"Benar saja, wanita suka mendengar pembicaraan seperti ini."
Melihat cahaya di mata Yueyao, Zhang Yi tersenyum lebih lebar.
"Master Sekte, muridku Zhang Luoyan selalu ingin turun gunung untuk berlatih, mengapa tidak membiarkannya mengikuti Zhang Yi dalam perjalanan ini, atau membiarkan Zhang Yi membawanya melihat dunia."
The Great Elder tiba-tiba menyarankan.
Zhang Yi berkata dalam hati, "Tidak heran tetua akan berbicara untuk saya.
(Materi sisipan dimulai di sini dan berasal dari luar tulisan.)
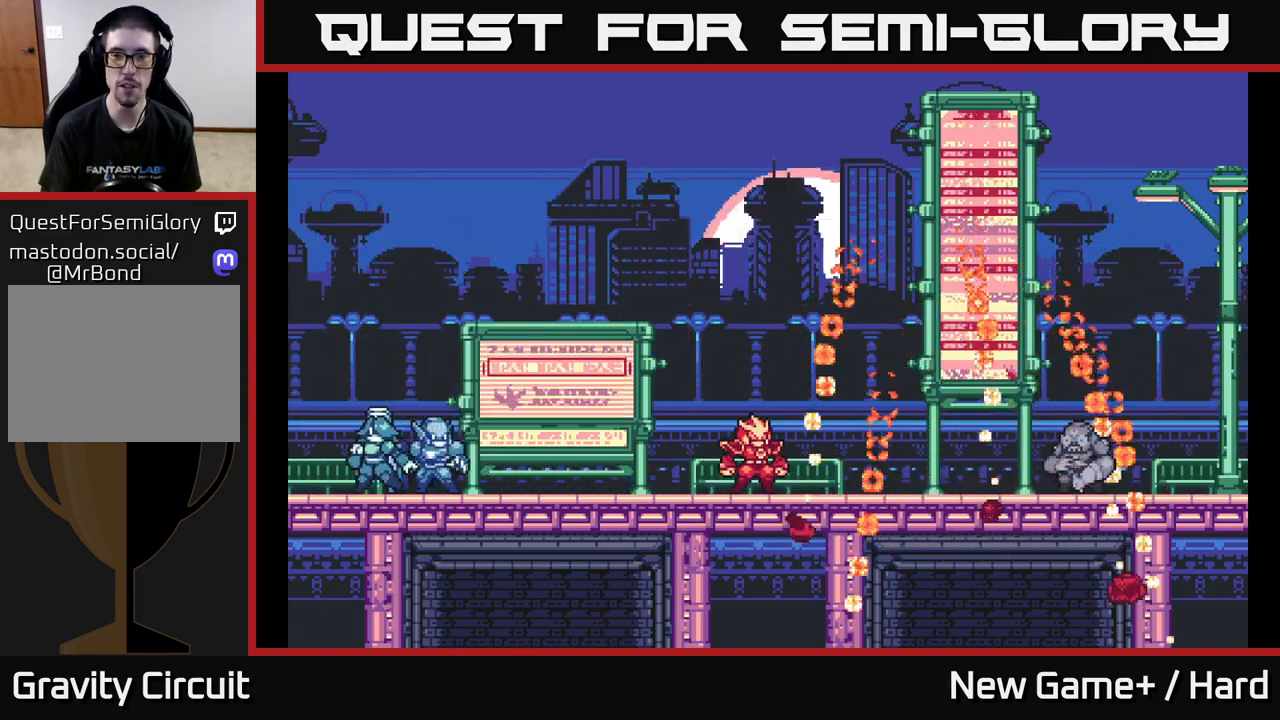
{"buttons": [], "left_stick": "right", "right_stick": "center", "events": [[17, "left_stick", "center"], [300, "left_stick", "right"]]}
Dia awalnya ingin saya membawa muridnya bersamanya, tetapi bagaimana saya bisa membawa orang lain bersama saya dalam perjalanan ini?"
"Tuan, saya terbiasa sendirian, dan saya tidak terbiasa dengan satu orang lagi di sekitar saya."
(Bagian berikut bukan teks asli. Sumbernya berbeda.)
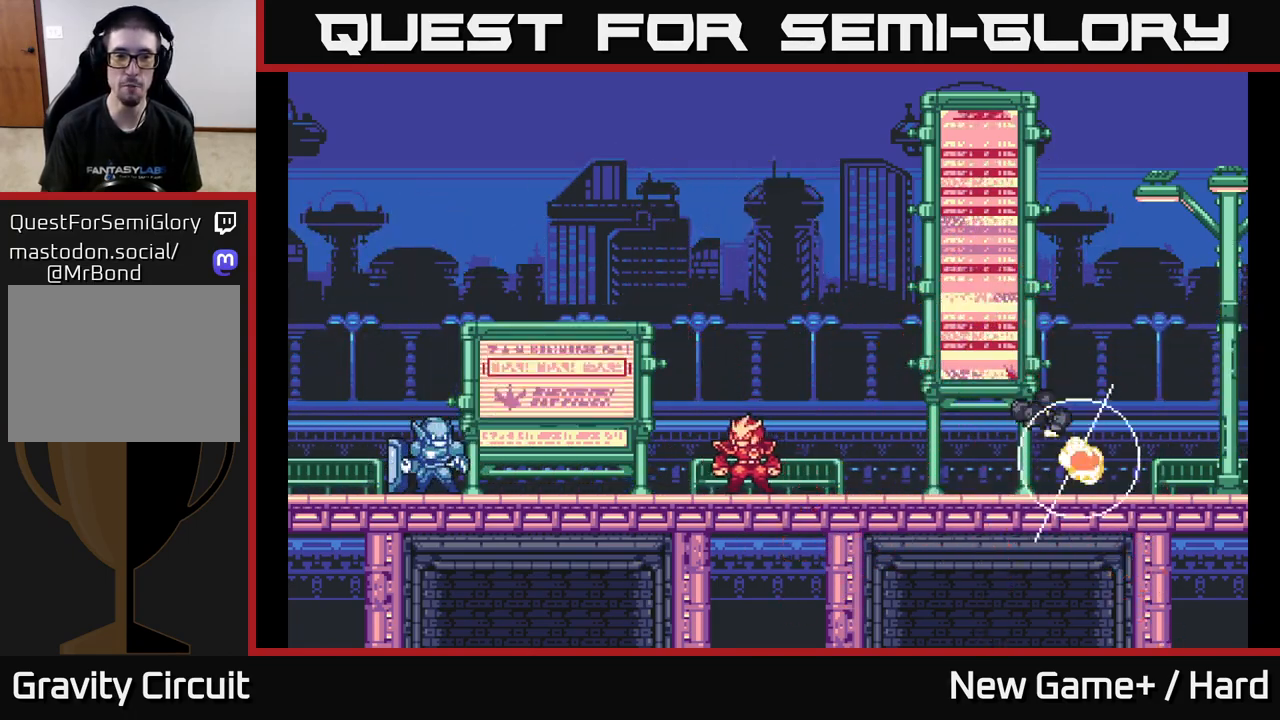
{"buttons": [], "left_stick": "center", "right_stick": "center", "events": [[417, "left_stick", "center"]]}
Zhang Yi dengan cepat menolak, tidak memberikan wajah apa pun kepada Tetua Agung.
Kilatan aneh melintas di mata Yueyao, dan dia mengangguk sebagai jawaban, "Biarkan Zhang Luoyan mengikutimu."
"Menguasai..."
Zhang Yi masih ingin menolak, tetapi disela oleh Yueyao, yang memandang Zhang Yi dengan agresif, dan suaranya yang menusuk tulang terdengar di telinganya, "Apa? Apakah kamu punya tujuan lain untuk pergi ke Dizong?"
Sebuah kalimat sederhana benar-benar menutup mulut Zhang Yi, meskipun Zhang Yi memiliki ribuan alasan, dia tidak berani terus menolak.
"Wanita Qinglian itu terlalu berbahaya. Jika dia pergi sendiri, kecelakaan pasti akan terjadi. Lebih baik biarkan Zhang Luoyan mengikuti, agar anak ini tidak tertangkap."
Bukannya Yueyao mengkhawatirkan Zhang Yi, tapi dia mengkhawatirkan Taois Qinglian. Semua orang tahu bahwa dia memiliki pesona yang luar biasa.
Zhang Yigang sedang berpikir untuk mencari alasan untuk menyingkirkan Zhang Luoyan di jalan, tetapi Yueyao tampaknya telah menembus pikirannya, dan mengingatkan dengan suara dingin: "Jangan berpikir untuk menyingkirkan Zhang Luoyan, saya akan membiarkannya laporkan situasinya kepada saya kapan saja.
"Tidak, Tuan, yakinlah."
Zhang Yi dengan paksa memaksakan senyum, dan menatap yang lebih tua dengan sedikit keluhan, "Kamulah yang terlalu banyak bicara, kalau tidak Zhang Luoyan tidak akan muncul."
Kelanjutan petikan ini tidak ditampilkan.